Data for processing Block Start
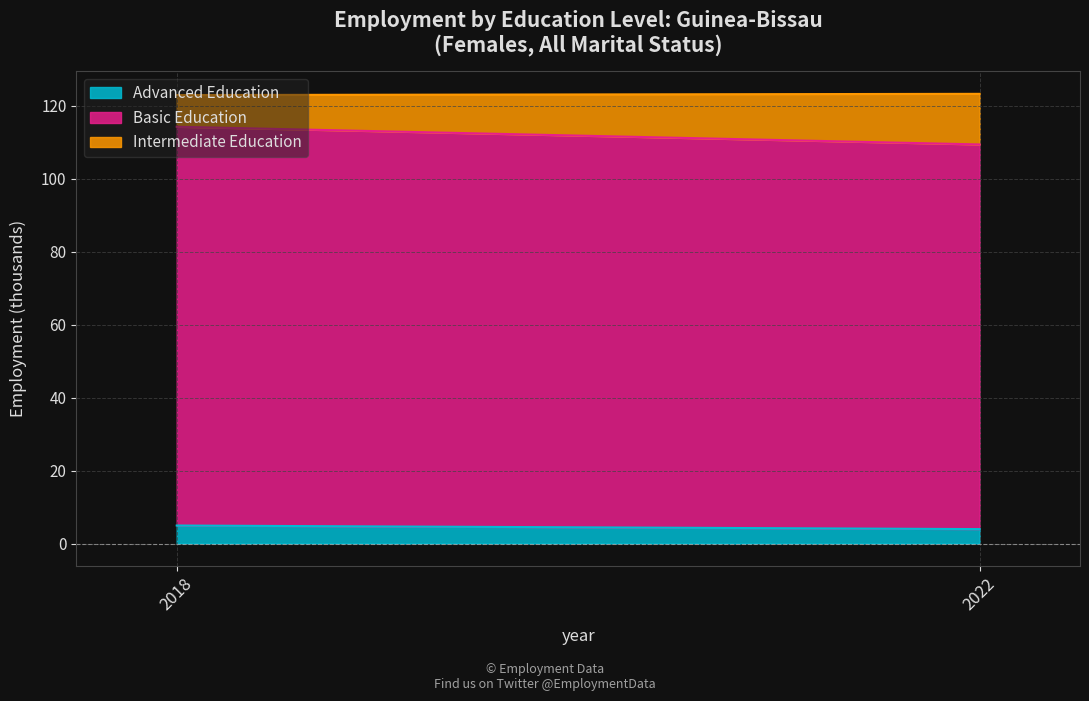

Which series changed the most between 2018 and 2022?

edu_aggregate_int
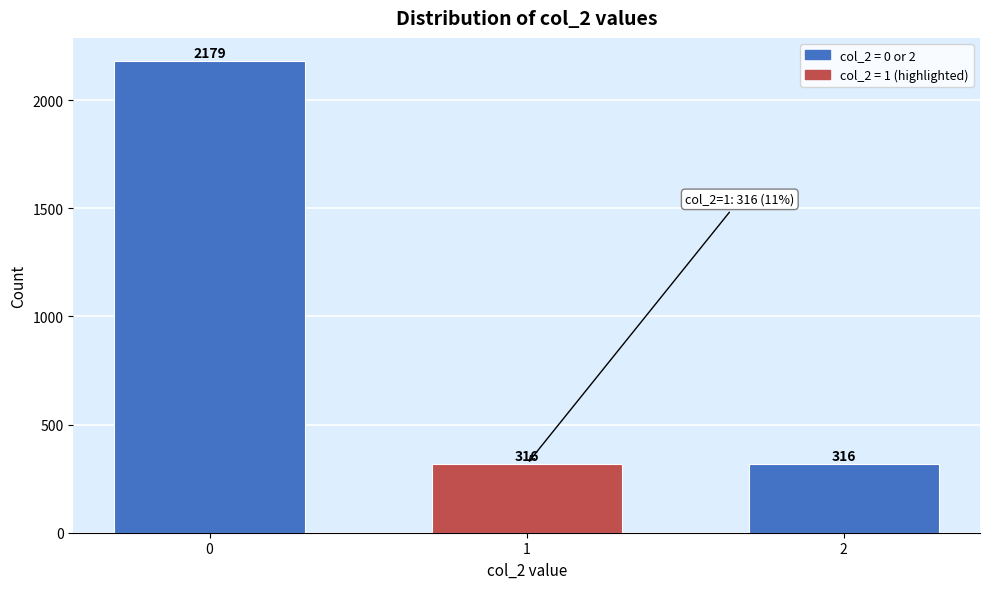

Reading right to left, transcribe all the data shown in this chart.

2=316	1=316	0=2179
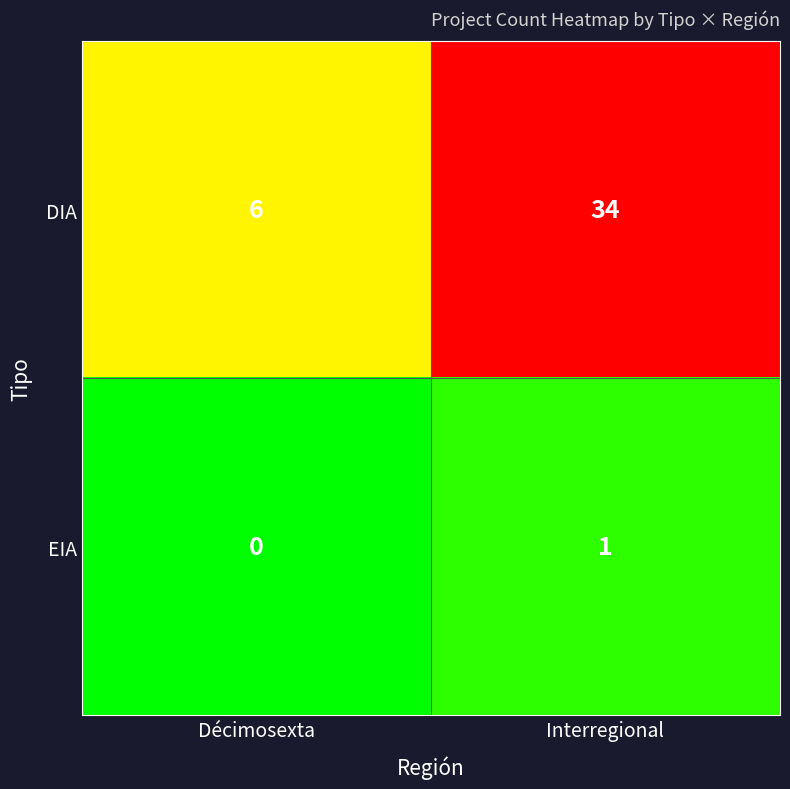

At how many categories does at least one series exceed 27?

1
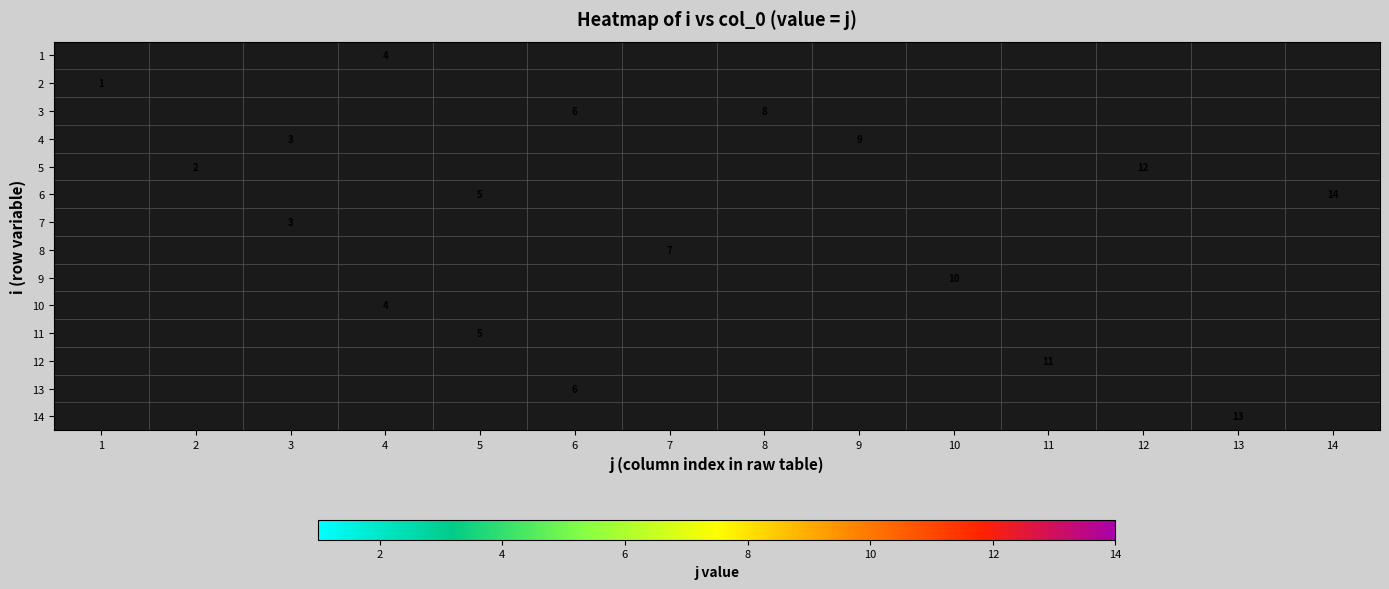

Is it true that 4 equals 3 at 3?

True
Data for processing Block End
Task prompt: Copy out the data above word for word, leaving out the pictures.

Your solution:
Which series changed the most between 2018 and 2022?

edu_aggregate_int

Reading right to left, transcribe all the data shown in this chart.

2=316	1=316	0=2179

At how many categories does at least one series exceed 27?

1

Is it true that 4 equals 3 at 3?

True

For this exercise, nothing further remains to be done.